Publication year - 2008
Publication title -
journal of the american ceramic society
Language(s) - English
Resource type - Journals
SCImago Journal Rank - 0.9
H-Index - 196
eISSN - 1551-2916
pISSN - 0002-7820
DOI - 10.1111/j.1551-2916.2008.02517.x
Subject(s) - materials science , ceramic capacitor , sintering , dielectric , capacitor , composite material , electrode , ceramic , capacitance , alloy , grain size , metallurgy , optoelectronics , voltage , electrical engineering , chemistry , engineering
Microstructural control in thin‐layer multilayer ceramic capacitors (MLCCs) is one of the present day challenges for increasing capacitive volumetric efficiency and high voltage dielectric properties.
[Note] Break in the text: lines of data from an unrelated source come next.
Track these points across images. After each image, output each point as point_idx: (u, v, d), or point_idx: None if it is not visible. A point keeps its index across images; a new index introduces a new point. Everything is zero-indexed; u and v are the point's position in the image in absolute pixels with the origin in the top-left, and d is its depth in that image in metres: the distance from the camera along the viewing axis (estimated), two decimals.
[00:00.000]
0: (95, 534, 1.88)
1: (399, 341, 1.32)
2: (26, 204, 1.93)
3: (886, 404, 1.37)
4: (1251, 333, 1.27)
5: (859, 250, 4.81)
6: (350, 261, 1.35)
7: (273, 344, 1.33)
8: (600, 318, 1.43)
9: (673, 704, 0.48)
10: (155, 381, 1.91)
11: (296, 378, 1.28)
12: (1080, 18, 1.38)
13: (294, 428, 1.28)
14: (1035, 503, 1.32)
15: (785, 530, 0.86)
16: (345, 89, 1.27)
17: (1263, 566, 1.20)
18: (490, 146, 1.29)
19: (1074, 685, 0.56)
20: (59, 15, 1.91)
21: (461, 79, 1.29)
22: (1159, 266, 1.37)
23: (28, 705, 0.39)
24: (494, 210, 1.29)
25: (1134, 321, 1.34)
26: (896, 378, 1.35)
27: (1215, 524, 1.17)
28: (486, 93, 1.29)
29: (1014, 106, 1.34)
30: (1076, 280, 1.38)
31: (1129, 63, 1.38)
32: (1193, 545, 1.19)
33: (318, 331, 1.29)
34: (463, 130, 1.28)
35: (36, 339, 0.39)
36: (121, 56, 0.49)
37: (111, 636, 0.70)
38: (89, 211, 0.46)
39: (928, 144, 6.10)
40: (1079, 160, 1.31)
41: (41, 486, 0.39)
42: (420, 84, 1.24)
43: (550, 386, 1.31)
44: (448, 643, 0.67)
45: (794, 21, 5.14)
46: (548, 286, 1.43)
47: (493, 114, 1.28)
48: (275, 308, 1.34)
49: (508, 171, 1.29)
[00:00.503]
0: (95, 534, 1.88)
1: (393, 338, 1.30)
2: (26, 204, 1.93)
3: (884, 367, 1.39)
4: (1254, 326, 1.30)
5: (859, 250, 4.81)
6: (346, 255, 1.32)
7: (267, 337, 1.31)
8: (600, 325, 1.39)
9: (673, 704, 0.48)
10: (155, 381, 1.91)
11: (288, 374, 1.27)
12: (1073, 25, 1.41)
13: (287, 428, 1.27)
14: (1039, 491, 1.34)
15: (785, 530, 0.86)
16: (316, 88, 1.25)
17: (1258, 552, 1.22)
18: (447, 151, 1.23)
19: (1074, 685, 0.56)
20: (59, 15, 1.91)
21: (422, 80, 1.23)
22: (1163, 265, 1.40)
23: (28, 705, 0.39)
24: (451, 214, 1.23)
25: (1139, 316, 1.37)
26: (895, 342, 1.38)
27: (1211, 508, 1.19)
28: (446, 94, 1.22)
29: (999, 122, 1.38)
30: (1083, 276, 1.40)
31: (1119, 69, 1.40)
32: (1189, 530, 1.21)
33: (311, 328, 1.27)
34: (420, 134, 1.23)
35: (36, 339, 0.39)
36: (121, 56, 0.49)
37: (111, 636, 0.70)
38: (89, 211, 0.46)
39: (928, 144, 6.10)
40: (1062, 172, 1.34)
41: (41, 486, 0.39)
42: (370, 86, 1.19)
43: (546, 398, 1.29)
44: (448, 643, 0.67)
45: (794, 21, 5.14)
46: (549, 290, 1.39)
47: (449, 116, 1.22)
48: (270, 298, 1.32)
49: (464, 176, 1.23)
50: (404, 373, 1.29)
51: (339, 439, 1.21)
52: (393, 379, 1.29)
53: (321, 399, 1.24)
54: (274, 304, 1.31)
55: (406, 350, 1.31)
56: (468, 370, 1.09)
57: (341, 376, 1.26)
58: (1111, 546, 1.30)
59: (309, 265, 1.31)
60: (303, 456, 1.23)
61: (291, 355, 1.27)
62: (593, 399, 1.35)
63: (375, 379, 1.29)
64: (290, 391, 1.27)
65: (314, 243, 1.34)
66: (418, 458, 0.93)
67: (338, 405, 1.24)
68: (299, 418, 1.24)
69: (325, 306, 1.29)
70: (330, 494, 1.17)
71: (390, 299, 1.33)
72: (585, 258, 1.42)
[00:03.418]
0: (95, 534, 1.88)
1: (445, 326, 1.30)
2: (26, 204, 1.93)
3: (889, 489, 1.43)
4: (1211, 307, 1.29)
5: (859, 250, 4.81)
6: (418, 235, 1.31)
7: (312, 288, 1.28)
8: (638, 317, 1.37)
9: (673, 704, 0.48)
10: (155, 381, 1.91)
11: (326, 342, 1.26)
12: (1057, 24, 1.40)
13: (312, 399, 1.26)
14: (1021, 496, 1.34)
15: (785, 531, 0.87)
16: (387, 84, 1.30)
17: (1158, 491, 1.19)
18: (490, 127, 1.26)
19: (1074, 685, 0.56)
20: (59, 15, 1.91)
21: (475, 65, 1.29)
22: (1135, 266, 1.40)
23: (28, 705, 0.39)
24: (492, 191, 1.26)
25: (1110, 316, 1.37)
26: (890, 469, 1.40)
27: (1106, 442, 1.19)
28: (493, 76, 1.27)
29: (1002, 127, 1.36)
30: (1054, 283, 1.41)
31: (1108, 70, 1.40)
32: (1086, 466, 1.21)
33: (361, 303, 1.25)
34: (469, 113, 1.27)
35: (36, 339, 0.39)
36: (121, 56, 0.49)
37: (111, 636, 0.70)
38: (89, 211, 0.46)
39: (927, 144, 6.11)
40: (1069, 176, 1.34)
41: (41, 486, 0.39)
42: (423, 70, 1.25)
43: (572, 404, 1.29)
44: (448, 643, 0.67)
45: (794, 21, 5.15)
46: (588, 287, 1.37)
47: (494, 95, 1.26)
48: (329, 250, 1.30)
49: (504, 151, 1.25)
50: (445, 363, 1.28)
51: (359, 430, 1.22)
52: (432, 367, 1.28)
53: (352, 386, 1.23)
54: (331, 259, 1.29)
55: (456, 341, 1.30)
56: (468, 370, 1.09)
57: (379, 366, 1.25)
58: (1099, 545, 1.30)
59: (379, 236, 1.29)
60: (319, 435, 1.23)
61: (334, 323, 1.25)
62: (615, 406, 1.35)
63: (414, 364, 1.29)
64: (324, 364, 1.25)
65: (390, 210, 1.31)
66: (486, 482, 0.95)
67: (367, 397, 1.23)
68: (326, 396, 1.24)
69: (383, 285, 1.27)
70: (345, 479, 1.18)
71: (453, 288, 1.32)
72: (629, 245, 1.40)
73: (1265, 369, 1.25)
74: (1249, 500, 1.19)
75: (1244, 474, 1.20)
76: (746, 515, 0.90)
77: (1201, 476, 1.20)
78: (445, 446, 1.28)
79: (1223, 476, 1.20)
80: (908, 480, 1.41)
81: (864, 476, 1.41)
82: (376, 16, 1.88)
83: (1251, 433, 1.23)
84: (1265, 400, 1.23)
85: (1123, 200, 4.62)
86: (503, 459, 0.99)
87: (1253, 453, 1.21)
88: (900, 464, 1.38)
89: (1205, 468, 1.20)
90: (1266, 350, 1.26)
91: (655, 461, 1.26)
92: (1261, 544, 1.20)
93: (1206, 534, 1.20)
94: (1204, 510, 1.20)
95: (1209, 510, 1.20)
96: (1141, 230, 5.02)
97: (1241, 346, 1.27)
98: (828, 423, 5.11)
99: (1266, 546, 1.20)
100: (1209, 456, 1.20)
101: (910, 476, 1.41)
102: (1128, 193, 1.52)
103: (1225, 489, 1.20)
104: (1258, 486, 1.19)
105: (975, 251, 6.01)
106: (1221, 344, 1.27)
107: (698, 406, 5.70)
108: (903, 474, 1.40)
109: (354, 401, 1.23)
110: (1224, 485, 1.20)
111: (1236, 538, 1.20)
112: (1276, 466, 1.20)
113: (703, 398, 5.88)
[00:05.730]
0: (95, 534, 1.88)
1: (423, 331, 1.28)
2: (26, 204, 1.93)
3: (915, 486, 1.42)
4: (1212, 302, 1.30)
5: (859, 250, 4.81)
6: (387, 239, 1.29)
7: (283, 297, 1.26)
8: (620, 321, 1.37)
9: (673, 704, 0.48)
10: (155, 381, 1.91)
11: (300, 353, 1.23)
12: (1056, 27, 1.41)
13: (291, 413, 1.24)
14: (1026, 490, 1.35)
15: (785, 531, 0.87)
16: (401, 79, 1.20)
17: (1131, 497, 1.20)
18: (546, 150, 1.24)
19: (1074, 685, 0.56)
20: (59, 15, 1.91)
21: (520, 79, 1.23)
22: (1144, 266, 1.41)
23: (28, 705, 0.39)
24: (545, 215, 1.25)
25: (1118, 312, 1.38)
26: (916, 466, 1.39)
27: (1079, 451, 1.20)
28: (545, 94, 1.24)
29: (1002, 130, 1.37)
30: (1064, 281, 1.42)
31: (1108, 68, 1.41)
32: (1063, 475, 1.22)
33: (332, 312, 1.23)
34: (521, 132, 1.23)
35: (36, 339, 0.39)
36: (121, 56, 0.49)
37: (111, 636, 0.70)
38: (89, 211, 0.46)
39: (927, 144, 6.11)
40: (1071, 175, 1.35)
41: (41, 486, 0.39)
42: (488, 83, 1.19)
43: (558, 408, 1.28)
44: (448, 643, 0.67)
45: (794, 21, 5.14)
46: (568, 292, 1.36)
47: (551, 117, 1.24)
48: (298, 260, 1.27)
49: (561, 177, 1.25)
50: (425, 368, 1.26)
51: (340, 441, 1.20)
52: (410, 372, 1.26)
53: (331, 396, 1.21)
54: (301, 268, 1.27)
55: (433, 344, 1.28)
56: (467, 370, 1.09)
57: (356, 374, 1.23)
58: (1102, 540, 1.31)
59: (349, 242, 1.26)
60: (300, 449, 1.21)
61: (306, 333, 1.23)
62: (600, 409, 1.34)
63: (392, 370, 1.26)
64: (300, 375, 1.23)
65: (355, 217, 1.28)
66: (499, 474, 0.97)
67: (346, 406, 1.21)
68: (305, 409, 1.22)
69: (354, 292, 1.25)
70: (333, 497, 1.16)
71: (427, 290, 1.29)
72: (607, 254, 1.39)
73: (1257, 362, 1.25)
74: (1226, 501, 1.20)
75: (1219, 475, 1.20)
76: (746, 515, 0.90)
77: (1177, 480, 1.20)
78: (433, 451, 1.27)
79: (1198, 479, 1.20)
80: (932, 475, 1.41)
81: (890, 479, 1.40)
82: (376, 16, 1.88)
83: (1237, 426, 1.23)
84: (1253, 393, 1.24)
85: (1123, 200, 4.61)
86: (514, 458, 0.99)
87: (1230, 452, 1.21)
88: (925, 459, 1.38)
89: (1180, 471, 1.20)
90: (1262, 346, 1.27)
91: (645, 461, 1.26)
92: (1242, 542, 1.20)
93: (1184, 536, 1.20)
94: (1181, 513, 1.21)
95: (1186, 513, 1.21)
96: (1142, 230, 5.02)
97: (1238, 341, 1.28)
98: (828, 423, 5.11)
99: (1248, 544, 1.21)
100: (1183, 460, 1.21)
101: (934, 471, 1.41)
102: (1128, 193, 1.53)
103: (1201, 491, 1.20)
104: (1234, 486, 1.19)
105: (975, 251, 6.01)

The present paper continues a series of investigations aimed at engineering the stability of ultra‐thin Ni layers in base‐metal electrode MLCCs. A kinetic approach based on the control of sintering profiles is found to not only prevent Ni electrode discontinuities, but also to significantly improve the interfacial electrical properties. Increasing sintering heating rates from 200 to 3000°C/h leads to a decrease in its temperature dependence of capacitance. Faster heating rates also reduce the BaTiO 3 grain size, which is beneficial to the reliability of multilayer capacitors. A direct correlation between heating rates, the thickness of an interfacial (Ni, Ba, and Ti) alloy reaction layer and the interfacial contact resistance has been observed. The decrease in the alloy layer thickness at high heating rates leads to an increased effective Schottky barrier height between the dielectric and electrode toward its theoretical value of 1.25 eV for pure Ni–BaTiO 3 interfaces.